Acar, “ 13 Haziran 2016 Pazartesi günü  DBP Edremit İlçe Yöneticisi arkadaşımız Ahmet Demirağaç’ın içinde bulunduğu araç polisler tarafından taranmış ve Demirağaç’la birlikte 3 kişi yaşamını yitirmiş, bir kişi de ağır yaralanmıştır. Ahmet Demirağaç bizim seçilmiş yöneticimizdi,  kendisi günlük siyasi çalışmalarla uğraşır ve tüm zamanını DBP’nin çalışmalarıyla geçirirdi. Yine araçta ağır yaralanan Naci Acar ise herkesin tanıdığı bir siyasetçi olarak uzun yıllardır bizimle siyaset yapıyordu. Ancak her nedense Şabaniye yolunda durdurulan araç herhangi bir anons bile yapılmadan taranmış ve içindekiler katledilmiştir. Bu bir yargısız infazdır, bu bir katliamdır ve bunun başka bir izahı olamaz. Van Valiliği suçluluğun verdiği panikle alelacele yaşanan olayın hemen ardından derhal açıklama yaparak  Demirağaç’ı  ‘Örgüt üyesi’ ilan etmiş, yine aynı paralelde çalışan paramiliter güçler JİTEM adlı sosyal medya hesaplarında Ahmet Demirağaç’ın yerde yatan cenazesinin yüz  fotoğraflarını yayınlamıştır” şeklinde konuştu.

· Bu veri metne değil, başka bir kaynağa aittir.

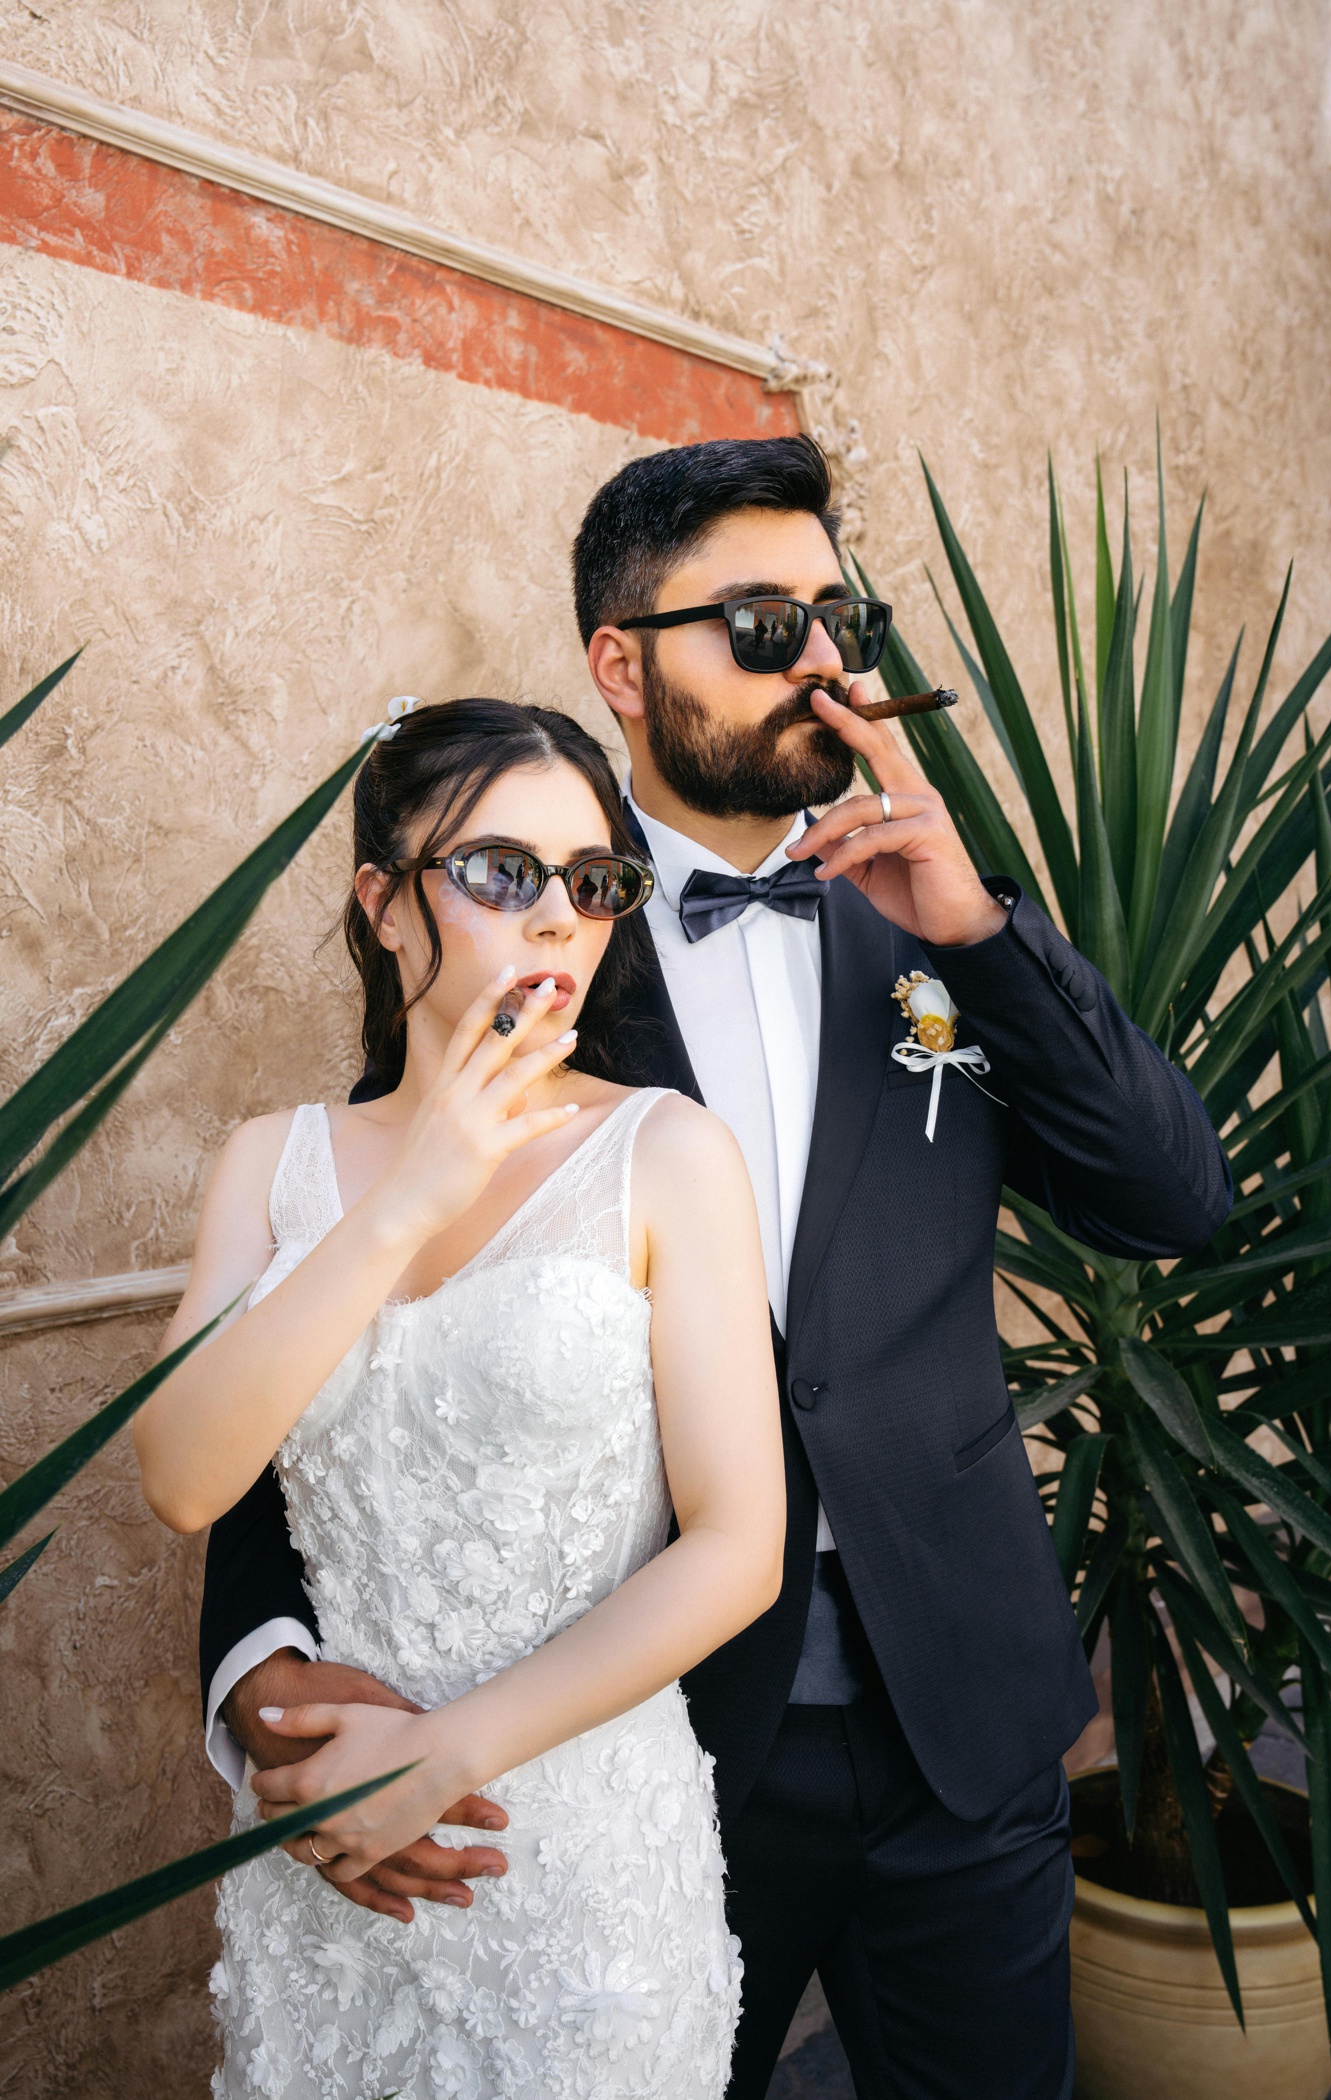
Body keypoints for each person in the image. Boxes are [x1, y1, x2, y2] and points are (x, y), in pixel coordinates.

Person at [200, 436, 1233, 2100]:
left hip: (960, 1720)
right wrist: (255, 1655)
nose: (823, 662)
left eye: (842, 620)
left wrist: (983, 936)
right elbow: (349, 1333)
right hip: (645, 1750)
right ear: (622, 664)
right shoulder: (528, 933)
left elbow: (1172, 1197)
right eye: (763, 625)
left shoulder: (931, 929)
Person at [135, 699, 785, 2099]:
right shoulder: (269, 1164)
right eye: (500, 871)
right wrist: (407, 1198)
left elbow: (740, 1545)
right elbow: (185, 1479)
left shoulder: (668, 1154)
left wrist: (442, 1756)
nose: (555, 917)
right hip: (326, 1868)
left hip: (574, 1870)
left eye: (592, 881)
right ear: (383, 904)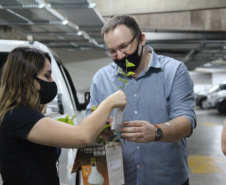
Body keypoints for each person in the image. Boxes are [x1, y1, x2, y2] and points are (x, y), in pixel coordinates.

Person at [86, 15, 197, 185]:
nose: (120, 56)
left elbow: (187, 122)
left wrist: (156, 132)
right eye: (112, 51)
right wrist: (101, 130)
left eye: (124, 46)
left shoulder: (174, 71)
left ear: (141, 39)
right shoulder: (101, 79)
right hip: (121, 178)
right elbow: (89, 124)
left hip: (167, 179)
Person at [0, 47, 127, 185]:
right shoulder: (19, 116)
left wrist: (97, 132)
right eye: (47, 75)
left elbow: (32, 167)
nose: (51, 81)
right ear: (27, 78)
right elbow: (81, 136)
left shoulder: (23, 115)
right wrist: (109, 103)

Demokratik Bölgeler Partisi İl Eş Başkanı Nazmiye Acar yaptığı açıklamanın ardından şu soruların cevap bulmasını istedi.

Acar’ın Cevap istediği işte o sorular

Aracın taranmasının ardından aracın içindekilerin yaralı olduğu halde kafalarına sıkılarak infaz edildiği doğru mudur?

Van Valiliği herhangi bir tahkikat yürütülmeden aracın içinde bulunanların ‘Örgüt üyesi’ olduğunu neye dayanarak iddia ediyor. Van Valiliği bir yargı makamı olmamasına rağmen nasıl yargı adına karar verebiliyor?

Van Valisi kimin valisidir? Halkın Valisi mi yoksa sadece Jandarma ve Polis’in birim amiri midir? Bunu bilmek istiyoruz.